(THE INPUT)
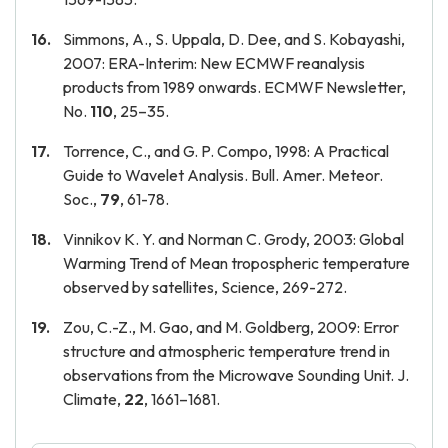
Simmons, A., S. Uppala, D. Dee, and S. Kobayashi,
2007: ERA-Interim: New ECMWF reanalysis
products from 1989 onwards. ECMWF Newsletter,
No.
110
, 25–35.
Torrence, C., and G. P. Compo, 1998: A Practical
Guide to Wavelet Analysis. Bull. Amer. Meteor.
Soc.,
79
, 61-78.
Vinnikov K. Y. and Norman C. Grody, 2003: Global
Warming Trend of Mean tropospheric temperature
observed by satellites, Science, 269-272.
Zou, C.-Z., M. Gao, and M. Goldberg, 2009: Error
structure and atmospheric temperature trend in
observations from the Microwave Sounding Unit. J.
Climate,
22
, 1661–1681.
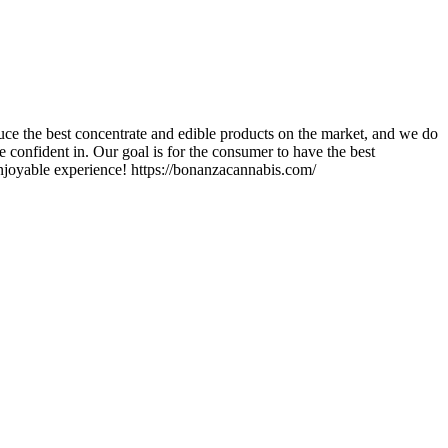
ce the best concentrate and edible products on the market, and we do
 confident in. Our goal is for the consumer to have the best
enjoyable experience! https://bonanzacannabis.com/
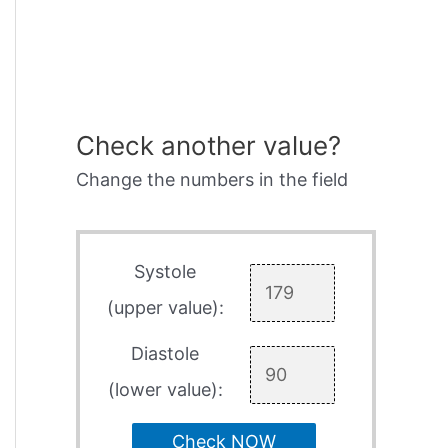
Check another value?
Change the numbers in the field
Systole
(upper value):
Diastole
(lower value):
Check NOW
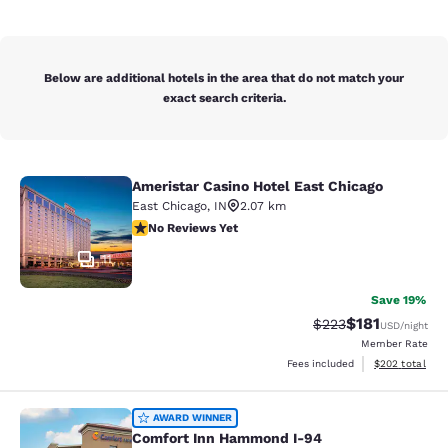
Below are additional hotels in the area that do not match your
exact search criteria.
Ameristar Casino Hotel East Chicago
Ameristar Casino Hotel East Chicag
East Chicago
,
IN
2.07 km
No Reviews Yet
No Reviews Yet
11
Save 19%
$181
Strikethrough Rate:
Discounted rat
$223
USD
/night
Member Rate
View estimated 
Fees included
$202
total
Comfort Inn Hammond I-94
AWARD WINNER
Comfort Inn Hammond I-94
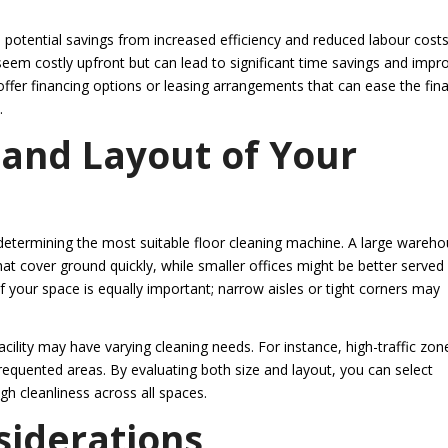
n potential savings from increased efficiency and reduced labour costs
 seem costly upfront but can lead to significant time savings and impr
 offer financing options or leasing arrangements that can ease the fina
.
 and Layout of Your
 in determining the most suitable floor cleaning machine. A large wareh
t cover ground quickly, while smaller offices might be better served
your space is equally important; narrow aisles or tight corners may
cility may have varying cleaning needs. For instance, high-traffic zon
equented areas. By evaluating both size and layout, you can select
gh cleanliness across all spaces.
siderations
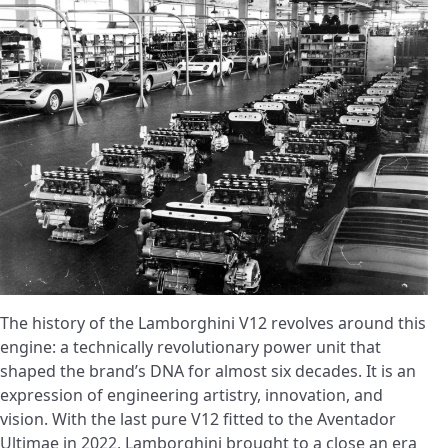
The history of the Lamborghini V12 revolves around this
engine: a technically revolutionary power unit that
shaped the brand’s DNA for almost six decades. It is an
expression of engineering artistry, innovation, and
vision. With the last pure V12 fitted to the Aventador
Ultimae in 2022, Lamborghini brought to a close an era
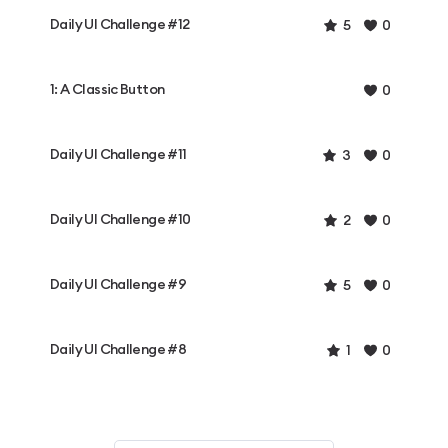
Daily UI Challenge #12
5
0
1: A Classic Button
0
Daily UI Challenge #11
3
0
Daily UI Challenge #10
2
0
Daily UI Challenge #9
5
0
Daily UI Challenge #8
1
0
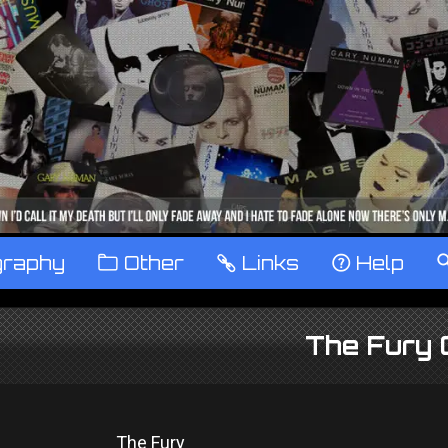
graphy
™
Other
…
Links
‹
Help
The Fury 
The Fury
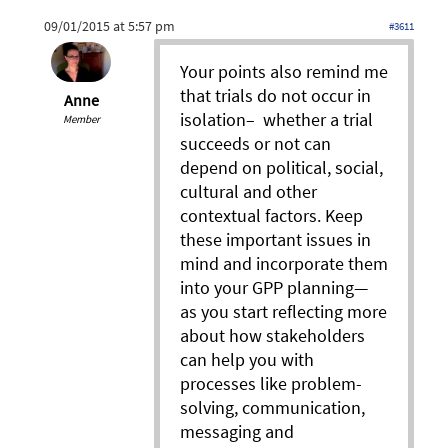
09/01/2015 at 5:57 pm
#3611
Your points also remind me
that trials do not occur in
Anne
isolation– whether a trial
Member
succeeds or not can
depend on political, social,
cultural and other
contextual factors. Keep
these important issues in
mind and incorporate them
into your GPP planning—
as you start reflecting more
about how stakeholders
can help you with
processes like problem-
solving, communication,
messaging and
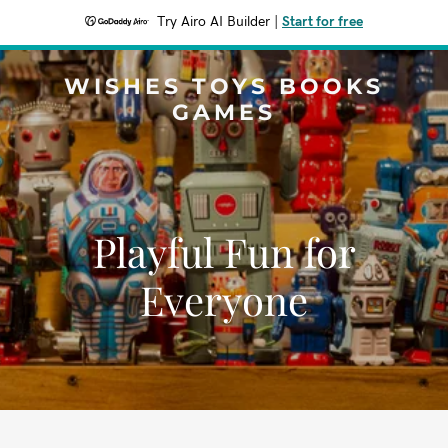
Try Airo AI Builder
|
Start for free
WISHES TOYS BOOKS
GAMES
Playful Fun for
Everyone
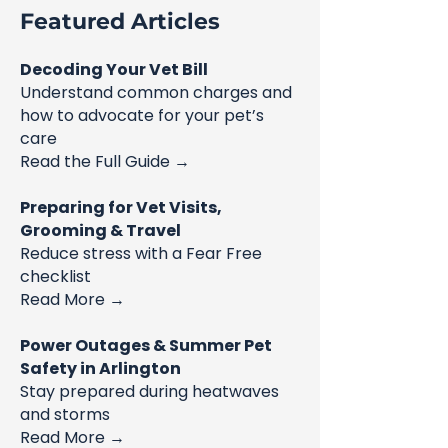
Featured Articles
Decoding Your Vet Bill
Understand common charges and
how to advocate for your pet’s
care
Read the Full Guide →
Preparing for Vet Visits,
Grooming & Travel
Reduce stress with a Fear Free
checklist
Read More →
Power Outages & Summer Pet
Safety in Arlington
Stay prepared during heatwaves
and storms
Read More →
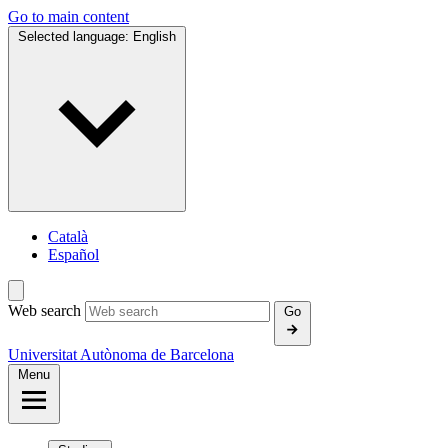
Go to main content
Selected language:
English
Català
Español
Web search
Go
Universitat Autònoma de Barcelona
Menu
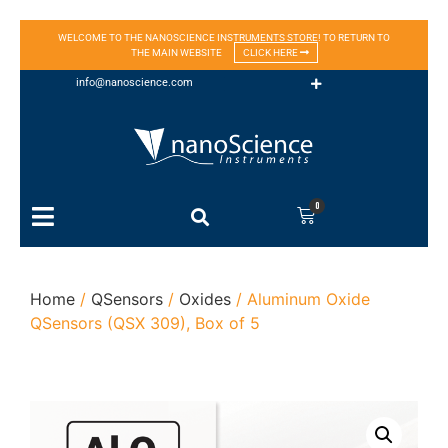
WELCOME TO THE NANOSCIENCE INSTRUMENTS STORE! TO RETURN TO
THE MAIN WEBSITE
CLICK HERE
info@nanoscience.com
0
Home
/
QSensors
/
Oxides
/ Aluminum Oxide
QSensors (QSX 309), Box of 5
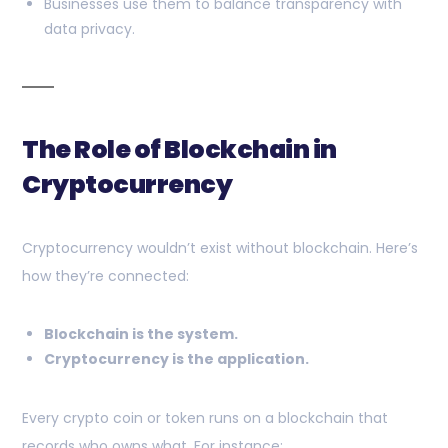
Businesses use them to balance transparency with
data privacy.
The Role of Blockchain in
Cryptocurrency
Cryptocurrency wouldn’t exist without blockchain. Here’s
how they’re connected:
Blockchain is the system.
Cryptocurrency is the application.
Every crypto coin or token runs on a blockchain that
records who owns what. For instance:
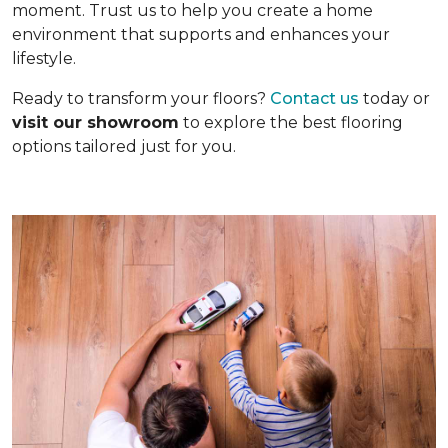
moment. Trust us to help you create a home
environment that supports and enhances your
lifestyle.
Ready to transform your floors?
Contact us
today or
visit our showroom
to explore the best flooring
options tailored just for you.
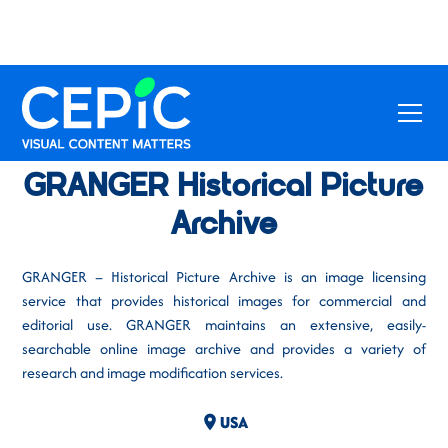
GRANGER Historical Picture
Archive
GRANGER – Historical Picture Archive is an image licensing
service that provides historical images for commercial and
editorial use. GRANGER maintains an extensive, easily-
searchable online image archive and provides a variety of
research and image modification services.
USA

(TASK GOAL)
Going through the entries, return every line holding the word "Challenge".

(TASK ANSWER)
Daily UI Challenge #12
Daily UI Challenge #11
Daily UI Challenge #10
Daily UI Challenge #9
Daily UI Challenge #8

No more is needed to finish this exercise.